Confrome o presidente da OAB de Ivaiporã, os condenados em regime semiaberto devem participar de atividades e processos para inclusão na sociedade. Mas, na delegacia, por falta de espaço e estrutura, os detentos ficam presos. Há homens misturados com mulheres.
Santilho adiantou que está tentando marcar uma audiência com o governador Beto Richa (PSDB) e o presidente da Secretaria de Segurança Pública do Paraná (Sesp), Reinaldo de Almeida César Sobrinho. A ideia é pedir ajuda às autoridades para que o problema seja resolvido.
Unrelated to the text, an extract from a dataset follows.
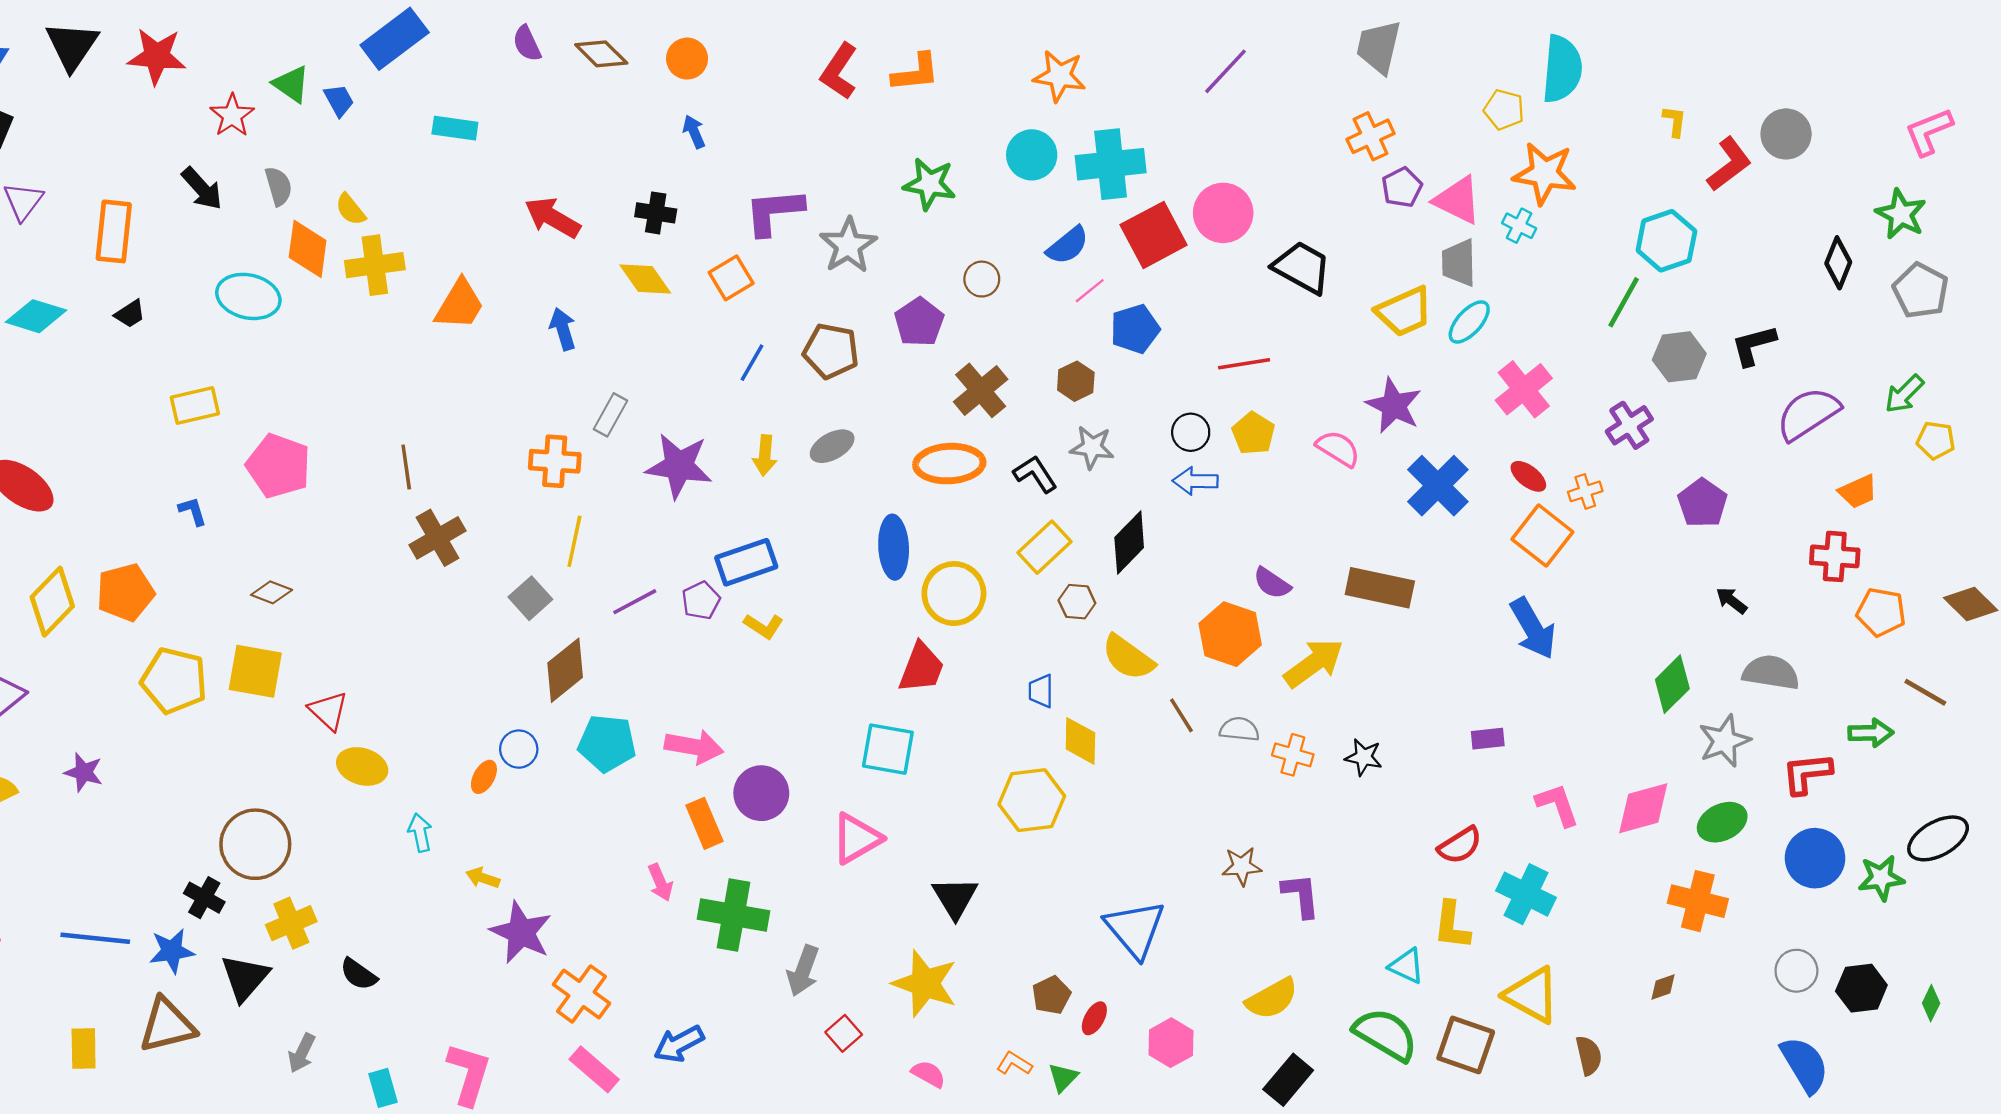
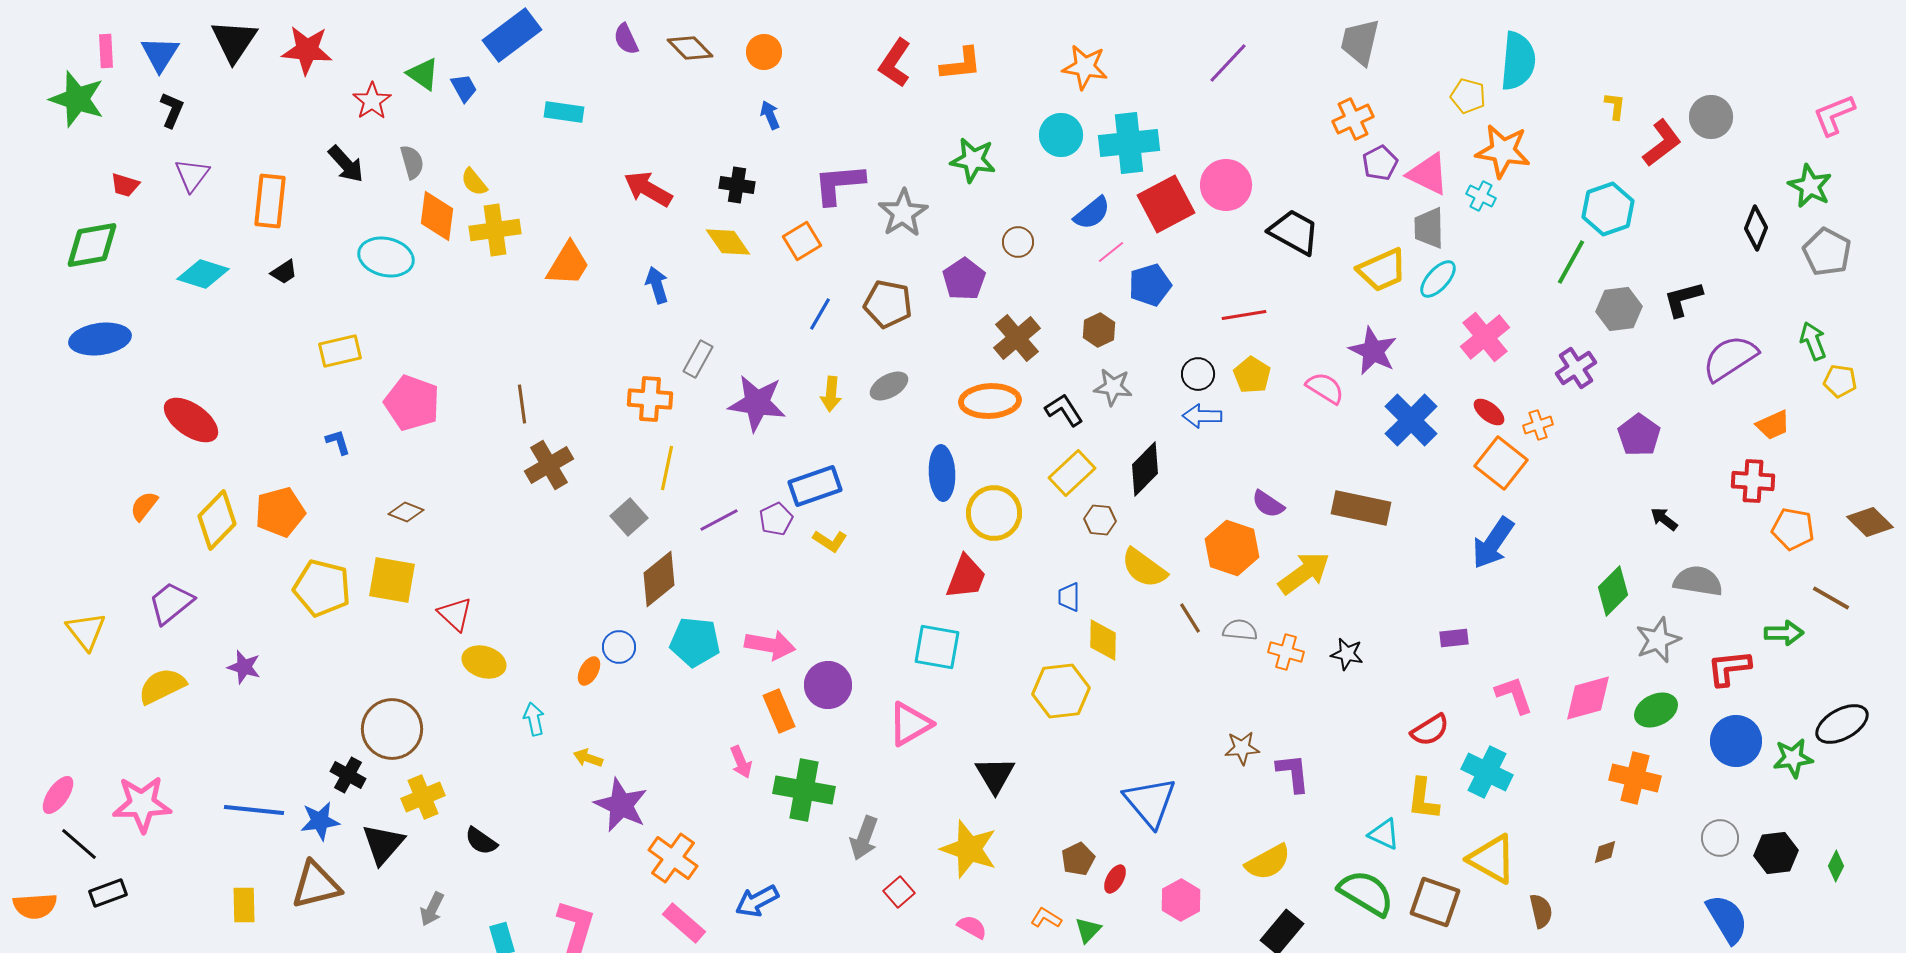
green arrow: (1904, 394) -> (1813, 341), turned 114
blue arrow: (1533, 628) -> (1493, 543), turned 64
INTERDIÇÃO - A delegacia de Ivaiporã está interditada desde o dia 30 de agosto de 2010, a pedido da juíza titular do município, Adriana Marques dos Santos. O motivo foi o estado da carceragem, que foi quase inteiramente destruída por aproximadamente 164 presos, durante uma rebelião.
Parte dos presos foi transferida para a delegacia de Apucarana, região norte. Porém, ainda restaram cerca de 80 detentos, sendo que a capacidade do local é para 40.